Alabama law would stop students from using different pronouns: ‘Wasting time’

People for and against bills that could impact LGBTQ people in Alabama schools and colleges had their say in a legislative committee meeting Wednesday in Montgomery.

During public comment, residents argued that the bills were needed checks on school employees — or that they were an overreach that could harm people. HB244 and 246 are still awaiting votes from the House committee.

HB 244, introduced by Mack Butler (R-Etowah County), is an expansion of a 2022 law, sometimes called “Don’t Say Gay,” which applies to K-5 classrooms. The bill also prevents employees from displaying Pride flags and forces them to call students by the pronouns which correspond to their gender at birth.

HB 246, introduced by Rep. Scott Stadthagen (R-Morgan County), would provide immunity to students and teachers who decline to use certain pronouns or names and mandates students get parental permission if they want to use a different name or pronoun at school. This bill extends to students in colleges and universities.

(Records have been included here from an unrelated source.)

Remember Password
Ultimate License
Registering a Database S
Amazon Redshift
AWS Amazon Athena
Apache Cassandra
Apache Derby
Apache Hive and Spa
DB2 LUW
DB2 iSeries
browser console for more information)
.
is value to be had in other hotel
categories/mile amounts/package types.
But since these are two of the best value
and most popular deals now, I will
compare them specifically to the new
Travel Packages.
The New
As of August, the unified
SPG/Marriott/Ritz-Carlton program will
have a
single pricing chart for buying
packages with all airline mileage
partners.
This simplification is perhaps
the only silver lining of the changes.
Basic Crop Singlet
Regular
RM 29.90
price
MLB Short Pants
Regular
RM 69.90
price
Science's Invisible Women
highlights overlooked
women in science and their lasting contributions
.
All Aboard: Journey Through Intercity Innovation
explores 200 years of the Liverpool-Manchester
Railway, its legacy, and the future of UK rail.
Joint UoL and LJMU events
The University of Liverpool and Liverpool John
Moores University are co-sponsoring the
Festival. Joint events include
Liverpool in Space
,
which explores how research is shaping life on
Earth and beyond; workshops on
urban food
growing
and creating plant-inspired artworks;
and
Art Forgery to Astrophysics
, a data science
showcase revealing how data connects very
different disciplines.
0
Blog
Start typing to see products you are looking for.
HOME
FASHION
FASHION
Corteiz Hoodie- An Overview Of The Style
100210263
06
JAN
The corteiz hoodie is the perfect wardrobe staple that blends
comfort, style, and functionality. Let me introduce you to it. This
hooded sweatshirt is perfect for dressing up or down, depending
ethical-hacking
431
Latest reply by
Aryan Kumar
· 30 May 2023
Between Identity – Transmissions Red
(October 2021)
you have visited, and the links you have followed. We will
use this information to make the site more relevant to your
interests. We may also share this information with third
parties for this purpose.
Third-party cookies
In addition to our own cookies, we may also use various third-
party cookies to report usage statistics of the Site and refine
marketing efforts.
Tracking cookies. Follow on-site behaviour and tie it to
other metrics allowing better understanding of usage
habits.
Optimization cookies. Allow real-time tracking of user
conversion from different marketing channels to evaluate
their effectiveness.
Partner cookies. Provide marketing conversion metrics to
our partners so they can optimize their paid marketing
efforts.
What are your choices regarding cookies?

If a student legally changes their name and gender identifier, they would need to provide documents to the school or university, and get parental permission, in order to go by their preferred name and pronouns.

Huntsville resident Susan Stewart said HB 244 is “outrageous and un-American.”

“Unfortunately, we’re wasting time and money on culture war bills while Alabamians are begging you to address urgent life-threatening problems such as food insecurity, housing costs, health care access,” Stewart said.

“Schools should be places of learning, not activism, and this provision ensures that classrooms remain neutral and focused on education,” said Becky Gerritson with Eagle Forum of Alabama, in support of the bill.

Former Rep. Patricia Todd, Alabama’s first openly gay legislator, was one of 10 Alabamians who spoke against HB 244. She said the bill doesn’t reflect what’s happening in classrooms.

“I didn’t become gay because I saw a pride flag or somebody taught me something,” Todd said. “It was a feeling of the heart. And when you look at bills in Alabama that you all are dealing with, it’s like the queer community is the enemy. I mean, we just want to live our lives. We want to pay our taxes, mow our grass, be with our families, raise our children without government interference.”

“We’re here. We’re not going away,” Todd added. “We’re going to continue to be loud and proud.”

Marisa Allison said in a statement she homeschools her child with her wife in Huntsville because of the initial “Don’t Say Gay” bill passed in 2022. She said HB 244 will restrict students from talking openly about their families and create “a hostile and dangerous educational environment for them.”

“What this bill will undoubtedly do for children from families like ours is force a sense of shame and illegitimacy onto them by telling them that their families cannot be discussed for the entirety of their K-12 public education,” Allison said.

After the public hearing, Rep. Jeremy Gray (D-Opelika) asked why private schools weren’t included in HB244. Butler said his constituents who came to him were from public schools.

“COVID exposed a lot of stuff that was happening in the classroom that the parents were unaware of,” Butler said.

Ted Halley, a proponent of both HB 244 and HB 246, described himself as someone who was formerly transgender. He previously spoke in favor of the “What Is A Woman?” bill, which Gov. Kay Ivey signed into law Feb 13.

“I know what it’s like to be transgender,” Halley said. “I know how hard it is. But it’s important to know it is not a real fix for an internal problem.”

Stadthagen’s HB 246 also drew more opponents than supporters to the public hearing. Paige Gant, a former math professor at the University of Alabama at Huntsville, said “this bill is a solution in search of a problem.”

Gant said this situation never came up as a professor and that it would put teachers at legal risk.

“Teaching is a difficult job and this would make it even more difficult having to worry about lawsuits coming about,” Gant said. “It places a burden on educators that is unnecessary.”

John Eidsmoe, senior counsel for a conservative legal nonprofit, Foundation for Moral Law, was a proponent for HB 246. He said clients in Iowa and Ohio were disciplined for not using people’s preferred pronouns.

“I believe that a student has a right to call himself by any pronoun he wants, but he doesn’t have a right to force others to use that same pronoun, especially if it violates that person’s religious or moral or medical or social or scientific beliefs,” Eidsmoe said.